À l’ouest de la rivière des Outaouais, on crie à la censure. La controverse, toute fraîche, a un air de déjà-vu. Au moment où nous écrivons ces lignes, une pétition compte près de 60 000 signatures. Et rebelote pour l’Université d’Ottawa, une fois de plus accusée de bafouer la liberté d’expression d’un membre de sa communauté…

Après l’affaire Verushka Lieutenant-Duval, après l’affaire Amir Attaran, voilà que se dessine l’affaire Yipeng Ge. En jeu : la liberté d’expression de ce résident en médecine, qui a défendu des positions propalestiniennes sur ses réseaux sociaux. Et qui en aurait payé le prix en étant suspendu de son programme d’études par l’Université d’Ottawa. La pétition exige la levée immédiate de la suspension, des excuses et, tant qu’à y être, une enquête approfondie sur cette histoire.

Je ne sais pas pour vous, mais je crois avoir entendu le soupir de lassitude extrême qu’a poussé le recteur Jacques Frémont quand le dossier a atterri sur son bureau…

D’autant plus que cette histoire n’est pas facile à trancher.

Extrait du jeu de données
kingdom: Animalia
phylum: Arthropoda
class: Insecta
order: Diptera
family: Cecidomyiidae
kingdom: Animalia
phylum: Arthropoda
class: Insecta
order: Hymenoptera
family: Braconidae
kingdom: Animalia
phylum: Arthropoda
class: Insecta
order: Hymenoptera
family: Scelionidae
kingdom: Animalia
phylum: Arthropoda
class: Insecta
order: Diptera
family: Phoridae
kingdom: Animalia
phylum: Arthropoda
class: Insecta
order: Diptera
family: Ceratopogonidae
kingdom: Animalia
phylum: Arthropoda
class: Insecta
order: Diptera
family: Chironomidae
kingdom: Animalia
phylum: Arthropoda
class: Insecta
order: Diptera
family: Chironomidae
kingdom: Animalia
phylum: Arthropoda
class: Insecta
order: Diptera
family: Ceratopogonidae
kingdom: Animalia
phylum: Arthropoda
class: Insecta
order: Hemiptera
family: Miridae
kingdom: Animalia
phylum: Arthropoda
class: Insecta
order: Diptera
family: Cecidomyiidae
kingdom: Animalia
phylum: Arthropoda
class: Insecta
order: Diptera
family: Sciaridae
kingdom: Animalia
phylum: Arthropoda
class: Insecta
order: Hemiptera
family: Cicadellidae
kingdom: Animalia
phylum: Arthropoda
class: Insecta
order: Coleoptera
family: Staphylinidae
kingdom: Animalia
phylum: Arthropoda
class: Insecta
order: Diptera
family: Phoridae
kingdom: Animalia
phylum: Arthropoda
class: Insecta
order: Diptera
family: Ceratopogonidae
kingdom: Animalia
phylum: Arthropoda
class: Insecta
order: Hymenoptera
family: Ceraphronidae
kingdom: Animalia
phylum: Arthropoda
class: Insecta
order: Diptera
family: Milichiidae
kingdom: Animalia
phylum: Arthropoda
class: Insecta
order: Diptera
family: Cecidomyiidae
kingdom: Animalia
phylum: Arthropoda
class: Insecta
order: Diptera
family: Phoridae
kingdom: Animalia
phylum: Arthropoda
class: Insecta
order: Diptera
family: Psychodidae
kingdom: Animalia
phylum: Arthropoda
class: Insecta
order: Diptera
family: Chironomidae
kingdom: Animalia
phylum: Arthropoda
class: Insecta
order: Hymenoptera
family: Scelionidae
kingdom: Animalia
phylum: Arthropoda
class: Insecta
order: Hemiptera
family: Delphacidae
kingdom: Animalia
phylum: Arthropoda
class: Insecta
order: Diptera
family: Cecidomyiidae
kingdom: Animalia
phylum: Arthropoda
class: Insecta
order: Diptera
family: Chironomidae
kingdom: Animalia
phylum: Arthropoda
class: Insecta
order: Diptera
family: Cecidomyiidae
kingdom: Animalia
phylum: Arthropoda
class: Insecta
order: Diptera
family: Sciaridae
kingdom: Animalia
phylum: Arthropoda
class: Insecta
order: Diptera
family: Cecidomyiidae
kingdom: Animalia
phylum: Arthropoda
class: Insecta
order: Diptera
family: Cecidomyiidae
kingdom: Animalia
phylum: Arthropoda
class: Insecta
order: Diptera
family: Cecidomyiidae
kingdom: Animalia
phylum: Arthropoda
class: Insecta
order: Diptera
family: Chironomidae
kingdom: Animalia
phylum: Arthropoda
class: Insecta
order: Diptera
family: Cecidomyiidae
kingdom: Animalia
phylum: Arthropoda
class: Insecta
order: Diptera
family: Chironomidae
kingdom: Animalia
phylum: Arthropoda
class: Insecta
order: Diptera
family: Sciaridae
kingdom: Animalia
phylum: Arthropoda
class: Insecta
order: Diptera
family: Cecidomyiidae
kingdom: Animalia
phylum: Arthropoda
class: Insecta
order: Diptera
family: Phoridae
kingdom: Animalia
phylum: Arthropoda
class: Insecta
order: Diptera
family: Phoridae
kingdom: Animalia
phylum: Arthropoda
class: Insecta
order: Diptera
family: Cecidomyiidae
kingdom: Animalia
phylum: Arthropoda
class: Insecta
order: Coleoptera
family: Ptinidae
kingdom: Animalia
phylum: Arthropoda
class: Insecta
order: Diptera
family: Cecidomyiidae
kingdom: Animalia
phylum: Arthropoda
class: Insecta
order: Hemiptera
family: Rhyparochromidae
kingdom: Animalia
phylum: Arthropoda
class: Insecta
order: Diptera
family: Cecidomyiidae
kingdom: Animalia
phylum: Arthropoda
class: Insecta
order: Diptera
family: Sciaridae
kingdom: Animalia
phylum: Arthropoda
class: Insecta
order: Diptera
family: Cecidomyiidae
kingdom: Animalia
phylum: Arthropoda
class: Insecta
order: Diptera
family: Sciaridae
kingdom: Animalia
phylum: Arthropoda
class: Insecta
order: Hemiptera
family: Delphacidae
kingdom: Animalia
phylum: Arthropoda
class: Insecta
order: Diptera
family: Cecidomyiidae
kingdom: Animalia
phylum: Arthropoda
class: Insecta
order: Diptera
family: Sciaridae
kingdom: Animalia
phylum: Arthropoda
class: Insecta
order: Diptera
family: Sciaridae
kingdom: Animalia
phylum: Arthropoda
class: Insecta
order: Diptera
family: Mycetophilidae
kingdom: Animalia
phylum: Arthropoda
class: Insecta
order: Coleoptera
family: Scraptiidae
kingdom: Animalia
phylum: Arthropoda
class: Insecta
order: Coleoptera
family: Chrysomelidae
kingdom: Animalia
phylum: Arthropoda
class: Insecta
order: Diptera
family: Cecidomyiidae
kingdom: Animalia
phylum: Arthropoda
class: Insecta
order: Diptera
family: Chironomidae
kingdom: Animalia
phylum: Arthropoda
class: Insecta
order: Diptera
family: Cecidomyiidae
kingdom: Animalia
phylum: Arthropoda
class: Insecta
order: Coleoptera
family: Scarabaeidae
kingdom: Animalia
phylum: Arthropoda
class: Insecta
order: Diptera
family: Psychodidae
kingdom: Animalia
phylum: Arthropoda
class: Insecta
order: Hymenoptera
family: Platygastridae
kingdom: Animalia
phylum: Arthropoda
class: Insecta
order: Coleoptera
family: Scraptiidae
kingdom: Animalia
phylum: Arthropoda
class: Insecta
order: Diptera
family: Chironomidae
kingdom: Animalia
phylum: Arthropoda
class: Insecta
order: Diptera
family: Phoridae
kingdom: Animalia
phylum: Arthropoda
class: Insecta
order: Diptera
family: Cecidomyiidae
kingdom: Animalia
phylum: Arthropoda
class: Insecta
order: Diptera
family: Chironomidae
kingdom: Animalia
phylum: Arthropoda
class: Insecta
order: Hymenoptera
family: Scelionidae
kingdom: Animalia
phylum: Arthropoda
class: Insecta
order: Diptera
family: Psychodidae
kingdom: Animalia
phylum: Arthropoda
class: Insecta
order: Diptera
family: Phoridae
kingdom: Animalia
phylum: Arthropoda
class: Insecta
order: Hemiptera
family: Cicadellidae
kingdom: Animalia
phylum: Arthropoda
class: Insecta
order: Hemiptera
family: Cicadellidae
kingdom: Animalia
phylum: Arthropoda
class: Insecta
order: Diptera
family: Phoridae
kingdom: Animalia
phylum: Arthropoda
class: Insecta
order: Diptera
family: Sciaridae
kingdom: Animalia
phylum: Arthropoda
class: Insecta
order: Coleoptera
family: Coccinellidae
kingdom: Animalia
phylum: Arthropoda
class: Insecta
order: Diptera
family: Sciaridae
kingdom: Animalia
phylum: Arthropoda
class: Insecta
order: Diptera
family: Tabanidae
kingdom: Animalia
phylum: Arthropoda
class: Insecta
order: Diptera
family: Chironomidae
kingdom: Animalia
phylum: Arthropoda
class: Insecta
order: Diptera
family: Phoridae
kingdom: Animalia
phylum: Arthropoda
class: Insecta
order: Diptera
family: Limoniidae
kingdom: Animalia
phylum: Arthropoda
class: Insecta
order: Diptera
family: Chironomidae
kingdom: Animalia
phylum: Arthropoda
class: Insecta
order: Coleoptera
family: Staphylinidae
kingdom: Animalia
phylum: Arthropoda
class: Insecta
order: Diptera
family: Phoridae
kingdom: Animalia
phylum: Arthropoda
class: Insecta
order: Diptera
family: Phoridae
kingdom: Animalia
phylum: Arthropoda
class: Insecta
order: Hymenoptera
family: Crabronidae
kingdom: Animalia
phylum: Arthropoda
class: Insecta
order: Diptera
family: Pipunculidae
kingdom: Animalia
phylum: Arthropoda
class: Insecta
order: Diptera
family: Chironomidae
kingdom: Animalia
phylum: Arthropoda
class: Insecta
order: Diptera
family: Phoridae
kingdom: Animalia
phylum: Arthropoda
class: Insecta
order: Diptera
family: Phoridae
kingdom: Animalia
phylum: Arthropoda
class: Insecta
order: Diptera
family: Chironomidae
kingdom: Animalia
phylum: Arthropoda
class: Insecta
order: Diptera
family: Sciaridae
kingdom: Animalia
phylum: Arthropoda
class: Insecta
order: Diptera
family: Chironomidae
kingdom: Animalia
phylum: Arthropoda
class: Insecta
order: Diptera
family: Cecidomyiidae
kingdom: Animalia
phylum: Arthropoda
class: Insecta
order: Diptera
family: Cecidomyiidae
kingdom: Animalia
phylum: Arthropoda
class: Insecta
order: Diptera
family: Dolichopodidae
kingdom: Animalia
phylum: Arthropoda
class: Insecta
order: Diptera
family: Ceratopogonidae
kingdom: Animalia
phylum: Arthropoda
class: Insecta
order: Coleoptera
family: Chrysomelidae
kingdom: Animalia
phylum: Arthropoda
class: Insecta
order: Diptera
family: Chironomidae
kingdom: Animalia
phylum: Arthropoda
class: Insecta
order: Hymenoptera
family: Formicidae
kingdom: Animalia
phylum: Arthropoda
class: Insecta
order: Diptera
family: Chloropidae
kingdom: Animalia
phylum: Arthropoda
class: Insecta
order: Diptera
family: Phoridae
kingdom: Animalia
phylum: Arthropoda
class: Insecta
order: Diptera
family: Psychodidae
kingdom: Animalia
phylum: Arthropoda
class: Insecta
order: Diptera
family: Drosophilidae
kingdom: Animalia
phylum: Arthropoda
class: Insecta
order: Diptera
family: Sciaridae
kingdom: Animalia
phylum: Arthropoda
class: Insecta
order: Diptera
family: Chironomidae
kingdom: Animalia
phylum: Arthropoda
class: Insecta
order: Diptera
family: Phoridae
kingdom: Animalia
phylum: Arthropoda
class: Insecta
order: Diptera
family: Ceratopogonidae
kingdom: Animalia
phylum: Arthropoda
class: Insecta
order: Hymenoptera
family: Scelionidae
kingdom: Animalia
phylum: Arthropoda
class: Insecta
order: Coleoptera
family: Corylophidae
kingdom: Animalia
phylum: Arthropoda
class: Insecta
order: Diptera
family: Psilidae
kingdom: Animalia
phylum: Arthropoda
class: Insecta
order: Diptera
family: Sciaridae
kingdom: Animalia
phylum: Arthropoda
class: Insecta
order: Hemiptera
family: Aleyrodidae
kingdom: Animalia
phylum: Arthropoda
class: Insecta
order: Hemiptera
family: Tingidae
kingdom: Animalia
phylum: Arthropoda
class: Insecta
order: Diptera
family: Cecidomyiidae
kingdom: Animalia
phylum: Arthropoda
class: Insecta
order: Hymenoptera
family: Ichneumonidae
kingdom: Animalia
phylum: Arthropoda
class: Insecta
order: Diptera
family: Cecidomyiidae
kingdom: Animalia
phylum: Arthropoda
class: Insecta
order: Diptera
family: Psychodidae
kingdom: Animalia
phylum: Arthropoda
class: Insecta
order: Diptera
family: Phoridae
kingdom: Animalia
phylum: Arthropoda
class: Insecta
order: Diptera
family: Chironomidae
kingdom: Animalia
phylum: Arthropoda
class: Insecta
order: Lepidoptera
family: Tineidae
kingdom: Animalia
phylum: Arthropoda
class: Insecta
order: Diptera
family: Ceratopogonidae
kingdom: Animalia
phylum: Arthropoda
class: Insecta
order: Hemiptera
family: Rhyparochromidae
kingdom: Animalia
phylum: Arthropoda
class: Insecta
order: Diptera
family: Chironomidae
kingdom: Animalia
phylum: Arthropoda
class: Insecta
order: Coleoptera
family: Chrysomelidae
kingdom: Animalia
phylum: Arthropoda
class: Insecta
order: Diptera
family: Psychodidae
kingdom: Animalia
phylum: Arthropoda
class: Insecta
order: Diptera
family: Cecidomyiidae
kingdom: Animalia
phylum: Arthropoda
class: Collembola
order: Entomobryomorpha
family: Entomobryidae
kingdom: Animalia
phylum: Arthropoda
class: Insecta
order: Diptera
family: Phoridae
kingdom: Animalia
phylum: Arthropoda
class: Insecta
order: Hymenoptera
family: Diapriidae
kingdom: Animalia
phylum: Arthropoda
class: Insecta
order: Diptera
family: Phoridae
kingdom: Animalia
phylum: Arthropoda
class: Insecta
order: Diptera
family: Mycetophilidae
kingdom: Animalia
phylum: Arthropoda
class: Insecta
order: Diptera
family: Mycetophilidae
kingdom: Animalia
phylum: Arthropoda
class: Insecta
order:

## Tâches à faire
**A)** Répondez à ces questions sur le texte consacré à l'affaire Yipeng Ge :
(i) Combien de signatures la pétition compte-t-elle à peu près ?
(ii) Quelles deux affaires précédentes le texte cite-t-il ?
(iii) Comment s'appelle le recteur mentionné ?
**B)** Pourriez-vous reprendre le texte sur l'affaire Yipeng Ge juste après sa dernière phrase ?

## Corrigé de l'exercice
**A)**
(i) Près de 60 000 signatures.
(ii) L'affaire Verushka Lieutenant-Duval et l'affaire Amir Attaran.
(iii) Jacques Frémont.

**B)**
Ce n’est pas comme l’affaire Verushka Lieutenant-Duval, cette chargée de cours victime d’une chasse aux sorcières en ligne, en 2020, pour avoir prononcé le « mot commençant par N » dans un contexte académique. Dans son cas, c’était évident : l’Université d’Ottawa aurait dû la soutenir au lieu de la blâmer. Elle aurait dû lui présenter des excuses, ce qui n’arrivera malheureusement jamais.

Ce n’est pas non plus comme l’affaire Amir Attaran, qui avait écrit en 2021 que le Québec était l’Alabama du Nord et que le gouvernement Legault était suprémaciste, entre autres gentillesses à l’égard de notre belle province. L’Université d’Ottawa avait refusé de sanctionner son professeur. Avec raison : la liberté d’expression, c’est aussi la liberté d’écrire des conneries.

Cette fois, ça semble plus compliqué. L’Université d’Ottawa dit avoir reçu des plaintes à propos d’un résident qui « aurait enfreint les normes professionnelles de la Faculté de médecine et celles de l’Ordre des médecins et des chirurgiens de l’Ontario ». Des « mesures provisoires » ont été prises, le temps pour l’Université de vérifier si les plaintes sont fondées. « Dans l’intervalle, la personne continuera de toucher le salaire et les avantages sociaux associés à son poste. »

Le DYipeng Ge a décliné ma demande d’entrevue, se disant « impliqué dans une procédure judiciaire ».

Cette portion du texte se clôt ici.